Portal: The Letters – Peer Reviews

Review One - Mika Conradie

I asked the bot: what are you?
The bot responded with a link to a Youtube video of two bots trying to convince each other that they are not bots, in a “You’re a bot” “No, you’re a bot” back and forth.

Portal: The Letters mounts a compendium of exit strategies that all operate at the bodily level. In these video tutorials and interviews unruly bodies (ref: Roxane Gay’s Hunger, 2017) are the site of trauma and simultaneously the site/cite and substrate of escape. The portal is the body, the body is the portal:
- The use of Astral projection to transcend the effects of gravity on the body.
- Changing ones facial features to become imperceptible or to transform into multitudes at once.

Is Adrienne Rich correct to say that Marie Curie died “denying/ her wounds came from the same source as her power”? Let’s flip this: does power come from the same source as the wound? And if it does, what do we do with the dangerous double bind this puts us under?

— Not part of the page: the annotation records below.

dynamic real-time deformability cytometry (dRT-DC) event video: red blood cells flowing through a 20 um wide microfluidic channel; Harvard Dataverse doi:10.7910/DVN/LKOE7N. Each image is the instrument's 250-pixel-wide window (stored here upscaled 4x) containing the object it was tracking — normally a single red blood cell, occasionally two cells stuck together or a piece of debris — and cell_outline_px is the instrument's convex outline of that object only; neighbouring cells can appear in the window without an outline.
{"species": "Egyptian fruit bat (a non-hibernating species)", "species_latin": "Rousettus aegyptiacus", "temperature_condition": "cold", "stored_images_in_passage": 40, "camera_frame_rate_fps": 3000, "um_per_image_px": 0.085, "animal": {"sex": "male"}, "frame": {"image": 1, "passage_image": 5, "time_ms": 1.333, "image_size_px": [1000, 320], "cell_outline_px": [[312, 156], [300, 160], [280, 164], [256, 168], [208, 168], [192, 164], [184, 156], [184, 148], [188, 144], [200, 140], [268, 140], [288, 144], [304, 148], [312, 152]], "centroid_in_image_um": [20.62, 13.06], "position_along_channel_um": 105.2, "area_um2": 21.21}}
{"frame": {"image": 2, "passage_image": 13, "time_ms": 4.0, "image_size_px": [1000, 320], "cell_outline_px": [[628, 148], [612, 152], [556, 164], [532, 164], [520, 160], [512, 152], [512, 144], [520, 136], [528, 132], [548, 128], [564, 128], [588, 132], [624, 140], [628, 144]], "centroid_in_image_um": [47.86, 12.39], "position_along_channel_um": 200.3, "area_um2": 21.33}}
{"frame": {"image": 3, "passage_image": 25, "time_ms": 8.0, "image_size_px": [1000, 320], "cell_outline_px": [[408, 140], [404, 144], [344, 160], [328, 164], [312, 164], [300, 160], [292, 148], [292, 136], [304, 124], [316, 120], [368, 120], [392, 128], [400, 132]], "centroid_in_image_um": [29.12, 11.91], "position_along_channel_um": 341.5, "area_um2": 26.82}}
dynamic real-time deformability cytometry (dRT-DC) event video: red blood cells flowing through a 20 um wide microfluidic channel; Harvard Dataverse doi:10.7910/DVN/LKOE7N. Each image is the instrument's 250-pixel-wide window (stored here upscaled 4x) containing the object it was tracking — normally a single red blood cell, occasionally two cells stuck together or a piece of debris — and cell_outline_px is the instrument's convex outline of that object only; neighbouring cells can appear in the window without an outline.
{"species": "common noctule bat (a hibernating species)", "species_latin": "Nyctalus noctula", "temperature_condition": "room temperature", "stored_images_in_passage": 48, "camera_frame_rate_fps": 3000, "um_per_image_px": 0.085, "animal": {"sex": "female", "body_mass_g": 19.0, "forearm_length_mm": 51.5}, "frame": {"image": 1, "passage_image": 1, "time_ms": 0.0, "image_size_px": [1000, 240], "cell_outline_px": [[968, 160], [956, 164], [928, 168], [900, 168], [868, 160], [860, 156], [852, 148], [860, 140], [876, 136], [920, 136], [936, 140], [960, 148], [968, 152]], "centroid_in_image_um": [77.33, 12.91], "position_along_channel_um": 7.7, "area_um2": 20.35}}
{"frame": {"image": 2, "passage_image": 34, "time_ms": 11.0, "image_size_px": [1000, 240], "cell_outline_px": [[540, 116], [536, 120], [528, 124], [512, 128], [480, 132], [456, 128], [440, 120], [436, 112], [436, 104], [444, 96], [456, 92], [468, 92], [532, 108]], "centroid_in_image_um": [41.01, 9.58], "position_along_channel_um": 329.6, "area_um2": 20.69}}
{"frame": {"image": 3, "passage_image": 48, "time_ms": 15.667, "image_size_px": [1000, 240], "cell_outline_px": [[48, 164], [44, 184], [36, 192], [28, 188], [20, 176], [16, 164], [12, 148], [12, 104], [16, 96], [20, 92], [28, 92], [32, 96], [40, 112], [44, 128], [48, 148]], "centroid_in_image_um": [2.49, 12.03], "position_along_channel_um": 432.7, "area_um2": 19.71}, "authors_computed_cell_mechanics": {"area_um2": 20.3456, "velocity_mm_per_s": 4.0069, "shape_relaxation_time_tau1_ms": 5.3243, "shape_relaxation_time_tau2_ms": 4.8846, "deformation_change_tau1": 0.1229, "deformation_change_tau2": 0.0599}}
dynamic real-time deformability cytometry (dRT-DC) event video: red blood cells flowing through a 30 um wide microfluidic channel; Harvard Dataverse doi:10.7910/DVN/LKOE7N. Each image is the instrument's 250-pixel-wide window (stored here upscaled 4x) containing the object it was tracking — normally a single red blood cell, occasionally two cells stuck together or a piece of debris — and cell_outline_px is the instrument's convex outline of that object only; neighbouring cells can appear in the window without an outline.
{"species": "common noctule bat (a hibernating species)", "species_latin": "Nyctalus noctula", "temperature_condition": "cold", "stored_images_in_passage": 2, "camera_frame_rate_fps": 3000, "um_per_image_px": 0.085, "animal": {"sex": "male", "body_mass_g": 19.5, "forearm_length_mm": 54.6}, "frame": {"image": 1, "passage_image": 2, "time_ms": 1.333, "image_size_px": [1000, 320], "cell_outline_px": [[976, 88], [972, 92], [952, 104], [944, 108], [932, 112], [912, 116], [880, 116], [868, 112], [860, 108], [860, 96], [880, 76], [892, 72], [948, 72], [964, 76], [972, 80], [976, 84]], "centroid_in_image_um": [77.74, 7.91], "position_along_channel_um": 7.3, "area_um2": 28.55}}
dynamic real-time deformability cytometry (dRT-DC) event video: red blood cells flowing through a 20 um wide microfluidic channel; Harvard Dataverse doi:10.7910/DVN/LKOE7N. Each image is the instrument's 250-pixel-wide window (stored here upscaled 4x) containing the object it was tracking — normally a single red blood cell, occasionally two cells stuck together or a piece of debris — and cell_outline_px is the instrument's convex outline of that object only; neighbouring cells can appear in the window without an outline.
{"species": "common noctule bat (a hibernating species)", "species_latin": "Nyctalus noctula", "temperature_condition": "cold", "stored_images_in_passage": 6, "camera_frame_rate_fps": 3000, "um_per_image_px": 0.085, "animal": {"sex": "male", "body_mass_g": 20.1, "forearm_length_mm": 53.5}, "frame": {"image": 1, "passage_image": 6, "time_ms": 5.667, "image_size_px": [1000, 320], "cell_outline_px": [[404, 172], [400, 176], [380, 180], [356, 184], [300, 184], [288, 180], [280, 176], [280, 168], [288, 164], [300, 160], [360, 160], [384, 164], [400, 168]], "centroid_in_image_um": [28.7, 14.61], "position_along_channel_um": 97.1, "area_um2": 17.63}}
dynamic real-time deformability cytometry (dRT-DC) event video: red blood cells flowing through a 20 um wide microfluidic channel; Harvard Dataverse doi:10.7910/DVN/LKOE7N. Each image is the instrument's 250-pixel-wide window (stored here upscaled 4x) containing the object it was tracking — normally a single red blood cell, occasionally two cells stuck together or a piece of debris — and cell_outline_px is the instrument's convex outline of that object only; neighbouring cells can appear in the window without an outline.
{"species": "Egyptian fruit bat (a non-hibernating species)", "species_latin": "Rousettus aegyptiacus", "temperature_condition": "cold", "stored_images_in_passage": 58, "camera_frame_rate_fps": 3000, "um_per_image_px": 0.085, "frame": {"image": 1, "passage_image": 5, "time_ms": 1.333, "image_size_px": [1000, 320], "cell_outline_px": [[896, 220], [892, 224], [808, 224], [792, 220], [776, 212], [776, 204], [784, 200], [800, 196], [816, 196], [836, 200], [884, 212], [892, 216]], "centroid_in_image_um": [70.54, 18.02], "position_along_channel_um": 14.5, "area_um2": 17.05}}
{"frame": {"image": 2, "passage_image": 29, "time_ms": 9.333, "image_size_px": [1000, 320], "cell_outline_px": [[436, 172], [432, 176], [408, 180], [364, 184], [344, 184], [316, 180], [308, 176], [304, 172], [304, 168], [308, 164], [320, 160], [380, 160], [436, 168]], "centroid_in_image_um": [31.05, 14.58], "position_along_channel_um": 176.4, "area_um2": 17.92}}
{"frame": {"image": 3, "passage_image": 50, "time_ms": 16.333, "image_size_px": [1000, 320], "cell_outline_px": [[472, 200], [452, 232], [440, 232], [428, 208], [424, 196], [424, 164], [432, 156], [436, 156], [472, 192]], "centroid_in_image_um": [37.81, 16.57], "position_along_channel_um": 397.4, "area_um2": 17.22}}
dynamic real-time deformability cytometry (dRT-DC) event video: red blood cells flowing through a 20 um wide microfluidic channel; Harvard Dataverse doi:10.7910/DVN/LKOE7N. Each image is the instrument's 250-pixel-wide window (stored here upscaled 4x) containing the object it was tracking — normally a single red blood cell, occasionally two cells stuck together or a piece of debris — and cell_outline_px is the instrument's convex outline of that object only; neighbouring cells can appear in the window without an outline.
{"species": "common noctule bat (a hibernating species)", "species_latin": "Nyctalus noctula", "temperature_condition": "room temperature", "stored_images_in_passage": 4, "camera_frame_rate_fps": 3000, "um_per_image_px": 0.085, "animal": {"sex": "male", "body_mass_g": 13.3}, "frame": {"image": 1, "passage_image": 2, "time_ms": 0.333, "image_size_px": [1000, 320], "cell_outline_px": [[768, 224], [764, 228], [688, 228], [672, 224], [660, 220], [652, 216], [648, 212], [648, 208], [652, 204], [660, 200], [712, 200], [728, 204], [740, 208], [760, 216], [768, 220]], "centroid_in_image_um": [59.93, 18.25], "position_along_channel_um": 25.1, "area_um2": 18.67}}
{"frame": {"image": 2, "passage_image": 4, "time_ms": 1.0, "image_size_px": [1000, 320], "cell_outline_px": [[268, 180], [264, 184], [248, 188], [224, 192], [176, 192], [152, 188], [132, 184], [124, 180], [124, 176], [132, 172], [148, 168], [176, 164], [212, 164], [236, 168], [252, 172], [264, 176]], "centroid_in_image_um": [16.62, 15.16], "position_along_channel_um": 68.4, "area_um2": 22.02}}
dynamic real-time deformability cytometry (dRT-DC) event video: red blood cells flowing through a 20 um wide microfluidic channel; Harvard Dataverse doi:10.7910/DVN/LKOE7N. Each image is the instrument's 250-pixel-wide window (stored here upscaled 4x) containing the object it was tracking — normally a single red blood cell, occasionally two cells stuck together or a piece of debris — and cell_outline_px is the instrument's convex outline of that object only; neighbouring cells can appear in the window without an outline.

We are presented with manuals on how to leave, and on what staying means. Risk runs through all of these tutorials. The risk of becoming “unthethered” from our physical bodies and the physical world in which they operate during an astral projection, for instance. In another video, a team of portal hunters go looking for a wormhole but are not willing to take the risk of what is on the other side. They decide to send a three legged dog instead. The dog, unaware of these designs, is tasked with sniffing out the portal. Tasked with locating the source of his potential death, the potential source of his incoming wounds…or the source of his and his team’s salvation. Through the site there is constant oscillation between leaving and staying, grounding and transcending, taking risk and deferring risk. Through these contradictions the project captures the conditions under which we are constantly placed – how are we to not only navigate but survive a world in which our bodies are curtailed, hemmed in, externally defined, appropriated? How to do so when we are living under structures that have worked for centuries to evolve to the point of normative imperceptibility – in other words structures (familial, financial, class, white supremacy) that are designed to make us gaslight ourselves? What are we willing to risk when we are always at risk?

Review Two (anonymous)

As an archive and the information contained inside, Portal: The Letters is a fascinating and somewhat mad experience. The documentation of work from various sources, the quirky style, and the sheer madness of it all is engaging and invites the reader to dig deeper. There is clearly a strong world created, and the inclusion of submitted letters and interviews all lends to creating a rich heterocosm.

The bot however, which is framed as integral to the piece, only once responded to me with something that did not ask me to leave the archive. The initial response, stating that it was not able to address that yet and sending me away, was amusing. However, after several attempts to access the archive I became frustrated and spent some time on the chatbot site that I had been directed to. This inaccessibility of the archive made me question where I was supposed to go and how I was supposed to engage with the site. Eventually I found my way to the archive and enjoyed my time there.

Even though we are invited to be patient with the bot, the simple and deeply reductive engagement it offered meant that the piece fell flat. The archive, interesting and funny, was readily available for my perusal, but I had no way of finding my way there.

The focus on the bot, which is established in the introduction, as a machine that is a librarian is fascinating. Allowing machines to access and store and guide our access to knowledge is dangerous, easy and something separate from the human mind. This as a core concept is useful and worth exploring, but it is not fully realised yet.